Quant à Bheemal Bissessur, il fait face à 10 accusations de blanchiment d’argent, d’un montant total de Rs 9 660 360. Les délits ont eu lieu à Ébène, Rose-Hill et à la SBM de Port-Louis. Govinduth Lutchmun, quant à lui, répond de 11 accusations de blanchiment d’argent. Il aurait blanchi au total la somme de Rs 4 389 102,84. Selon les actes d’accusation, l’argent que les trois prévenus ont blanchi aurait été obtenu de façon illicite dans le sillage de l’affaire Whitedot.
Thierry Lagesse devant la FCD
Le procès intenté à Thierry Lagesse, Ashish Kumar Seeburrun et Dhanishwar Toolsee pour fraude fiscale alléguée se poursuivra du 8 au 10 mars 2022 devant la Financial Crime Division. Ils plaident non coupables. Thierry Lagesse est poursuivi devant la FCD pour entente délictueuse et évasion fiscale à l’importation d’une voiture de luxe, une Mercedes Benz SLS63 AMG, en décembre 2010. Ashish Kumar Seeburrun et Dhanishwar Toolsee répondent aussi d’une accusation d’entente délictueuse. L’homme d’affaires fait également l’objet d’une accusation de « possession of goods on which excise duty has not been paid ». Tandis qu’Ashish Kumar Seeburrun répond d’une accusation de « swearing false affidavit ».

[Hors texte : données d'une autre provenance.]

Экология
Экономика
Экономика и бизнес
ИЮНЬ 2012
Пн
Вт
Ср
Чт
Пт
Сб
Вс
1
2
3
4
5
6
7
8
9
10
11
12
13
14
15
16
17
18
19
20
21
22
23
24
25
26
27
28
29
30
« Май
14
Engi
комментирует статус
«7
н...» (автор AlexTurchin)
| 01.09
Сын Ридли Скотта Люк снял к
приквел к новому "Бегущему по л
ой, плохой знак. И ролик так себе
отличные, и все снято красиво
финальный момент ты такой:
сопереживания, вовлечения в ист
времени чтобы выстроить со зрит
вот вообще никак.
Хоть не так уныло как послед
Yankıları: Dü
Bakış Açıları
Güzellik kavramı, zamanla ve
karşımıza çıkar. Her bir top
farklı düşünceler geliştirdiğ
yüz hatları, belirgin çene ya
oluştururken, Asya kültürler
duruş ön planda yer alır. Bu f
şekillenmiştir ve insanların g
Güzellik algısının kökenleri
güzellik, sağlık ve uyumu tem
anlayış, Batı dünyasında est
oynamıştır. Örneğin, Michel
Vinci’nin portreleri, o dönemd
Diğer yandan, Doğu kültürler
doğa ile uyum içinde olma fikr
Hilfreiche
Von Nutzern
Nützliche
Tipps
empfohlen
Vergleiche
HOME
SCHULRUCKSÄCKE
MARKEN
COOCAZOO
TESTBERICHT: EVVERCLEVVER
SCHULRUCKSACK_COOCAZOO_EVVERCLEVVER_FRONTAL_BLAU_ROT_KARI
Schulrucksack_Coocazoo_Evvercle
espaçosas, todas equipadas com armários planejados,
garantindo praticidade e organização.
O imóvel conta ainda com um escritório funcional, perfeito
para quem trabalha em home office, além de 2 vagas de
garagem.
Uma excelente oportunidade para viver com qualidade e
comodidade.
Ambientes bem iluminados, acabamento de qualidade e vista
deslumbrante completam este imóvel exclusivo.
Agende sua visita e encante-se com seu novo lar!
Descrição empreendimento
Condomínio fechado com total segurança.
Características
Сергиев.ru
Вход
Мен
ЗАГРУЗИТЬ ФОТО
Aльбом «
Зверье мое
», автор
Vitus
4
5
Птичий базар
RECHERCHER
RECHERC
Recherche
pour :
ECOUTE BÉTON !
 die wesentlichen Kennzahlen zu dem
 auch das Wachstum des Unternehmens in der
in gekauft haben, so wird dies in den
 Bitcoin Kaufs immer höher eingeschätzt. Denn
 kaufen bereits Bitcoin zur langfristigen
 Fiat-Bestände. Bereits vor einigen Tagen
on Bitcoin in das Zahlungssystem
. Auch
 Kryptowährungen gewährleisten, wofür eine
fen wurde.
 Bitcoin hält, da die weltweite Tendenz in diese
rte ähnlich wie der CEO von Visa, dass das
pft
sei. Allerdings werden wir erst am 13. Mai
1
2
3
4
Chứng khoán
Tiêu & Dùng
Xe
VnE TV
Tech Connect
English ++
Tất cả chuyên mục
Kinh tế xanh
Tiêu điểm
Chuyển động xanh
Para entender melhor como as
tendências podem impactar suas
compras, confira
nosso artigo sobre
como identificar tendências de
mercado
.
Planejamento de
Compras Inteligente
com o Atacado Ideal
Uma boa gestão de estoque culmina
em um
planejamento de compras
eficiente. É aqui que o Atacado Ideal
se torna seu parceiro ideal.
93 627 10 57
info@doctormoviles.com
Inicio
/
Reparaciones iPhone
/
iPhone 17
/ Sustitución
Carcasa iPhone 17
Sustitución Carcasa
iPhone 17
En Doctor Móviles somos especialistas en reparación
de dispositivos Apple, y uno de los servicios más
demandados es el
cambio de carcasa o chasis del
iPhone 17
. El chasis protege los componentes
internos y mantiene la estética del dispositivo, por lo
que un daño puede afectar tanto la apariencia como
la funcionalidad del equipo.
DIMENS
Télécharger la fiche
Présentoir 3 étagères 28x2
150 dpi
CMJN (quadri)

Commission d’enquête sur Betamax
Par ailleurs nous suivrons avec intérêt, les travaux de la Commission d’enquête sur Betamax. Le but de cette commission d’enquête est de mettre en lumière les circonstances dans lesquelles la société Betamax a reçu le contrat d’affrètement en 2011 et les circonstances dans lesquelles ce contrat a été résilié. C’est la juge Carol Jokhoo-Green qui préside cette commission et a pour assesseurs, Kodados Mosafeer et Telkraj Parbhunath. Cette commission d’enquête a été mise en place après que le Privy Council a donné gain de cause à Betamax et a sommé la State Trading Corporation (STC) et l’Etat de payer près de Rs 5,6 milliards.
Le directeur général de l’organisme, Rajiv Servansingh, a fait ressortir lors de sa déposition que ce contrat était inhabituel et peu commun. « Suite aux documents qui ont été présentés, nous avons pu constater que l’allocation du contrat à Betamax Ltd était très inhabituelle. Il y aura prochainement les déballages de documents et nous allons encore entendre parler des choses troublantes qui ressortiront dans l’affaire. » déclare l’avocat de la STC, Ravi Rutnah. Les travaux de la Commission reprendront le 20 janvier 2022.